### Task directions
A faithful copy of the entire listing is what is needed.

--------------------------------

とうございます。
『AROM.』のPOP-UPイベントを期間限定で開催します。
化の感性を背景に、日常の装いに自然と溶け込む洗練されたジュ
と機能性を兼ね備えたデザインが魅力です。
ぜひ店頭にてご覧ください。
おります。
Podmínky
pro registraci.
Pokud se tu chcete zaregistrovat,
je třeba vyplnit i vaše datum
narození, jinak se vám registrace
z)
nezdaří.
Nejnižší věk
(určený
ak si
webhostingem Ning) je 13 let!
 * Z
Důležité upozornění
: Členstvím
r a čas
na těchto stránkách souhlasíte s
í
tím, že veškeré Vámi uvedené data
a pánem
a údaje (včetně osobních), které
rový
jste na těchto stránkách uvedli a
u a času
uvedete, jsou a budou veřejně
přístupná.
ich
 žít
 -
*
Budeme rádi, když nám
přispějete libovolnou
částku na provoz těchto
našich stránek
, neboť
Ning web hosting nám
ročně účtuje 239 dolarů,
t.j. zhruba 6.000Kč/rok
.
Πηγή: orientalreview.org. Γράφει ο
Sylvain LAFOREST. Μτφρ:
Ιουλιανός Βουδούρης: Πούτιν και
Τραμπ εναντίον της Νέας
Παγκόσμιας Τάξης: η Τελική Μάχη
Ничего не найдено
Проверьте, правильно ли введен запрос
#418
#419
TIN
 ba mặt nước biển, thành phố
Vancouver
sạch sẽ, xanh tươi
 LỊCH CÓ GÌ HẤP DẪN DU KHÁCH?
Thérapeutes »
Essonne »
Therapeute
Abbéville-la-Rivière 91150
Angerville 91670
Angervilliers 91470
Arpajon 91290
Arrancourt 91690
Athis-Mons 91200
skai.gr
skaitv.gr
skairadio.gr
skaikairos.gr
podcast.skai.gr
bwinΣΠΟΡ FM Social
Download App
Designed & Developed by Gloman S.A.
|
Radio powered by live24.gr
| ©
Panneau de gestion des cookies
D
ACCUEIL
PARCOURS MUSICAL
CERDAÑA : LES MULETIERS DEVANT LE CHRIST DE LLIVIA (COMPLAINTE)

--------------------------------

### Answer box
とうございます。
『AROM.』のPOP-UPイベントを期間限定で開催します。
化の感性を背景に、日常の装いに自然と溶け込む洗練されたジュ
と機能性を兼ね備えたデザインが魅力です。
ぜひ店頭にてご覧ください。
おります。
Podmínky
pro registraci.
Pokud se tu chcete zaregistrovat,
je třeba vyplnit i vaše datum
narození, jinak se vám registrace
z)
nezdaří.
Nejnižší věk
(určený
ak si
webhostingem Ning) je 13 let!
 * Z
Důležité upozornění
: Členstvím
r a čas
na těchto stránkách souhlasíte s
í
tím, že veškeré Vámi uvedené data
a pánem
a údaje (včetně osobních), které
rový
jste na těchto stránkách uvedli a
u a času
uvedete, jsou a budou veřejně
přístupná.
ich
 žít
 -
*
Budeme rádi, když nám
přispějete libovolnou
částku na provoz těchto
našich stránek
, neboť
Ning web hosting nám
ročně účtuje 239 dolarů,
t.j. zhruba 6.000Kč/rok
.
Πηγή: orientalreview.org. Γράφει ο
Sylvain LAFOREST. Μτφρ:
Ιουλιανός Βουδούρης: Πούτιν και
Τραμπ εναντίον της Νέας
Παγκόσμιας Τάξης: η Τελική Μάχη
Ничего не найдено
Проверьте, правильно ли введен запрос
#418
#419
TIN
 ba mặt nước biển, thành phố
Vancouver
sạch sẽ, xanh tươi
 LỊCH CÓ GÌ HẤP DẪN DU KHÁCH?
Thérapeutes »
Essonne »
Therapeute
Abbéville-la-Rivière 91150
Angerville 91670
Angervilliers 91470
Arpajon 91290
Arrancourt 91690
Athis-Mons 91200
skai.gr
skaitv.gr
skairadio.gr
skaikairos.gr
podcast.skai.gr
bwinΣΠΟΡ FM Social
Download App
Designed & Developed by Gloman S.A.
|
Radio powered by live24.gr
| ©
Panneau de gestion des cookies
D
ACCUEIL
PARCOURS MUSICAL
CERDAÑA : LES MULETIERS DEVANT LE CHRIST DE LLIVIA (COMPLAINTE)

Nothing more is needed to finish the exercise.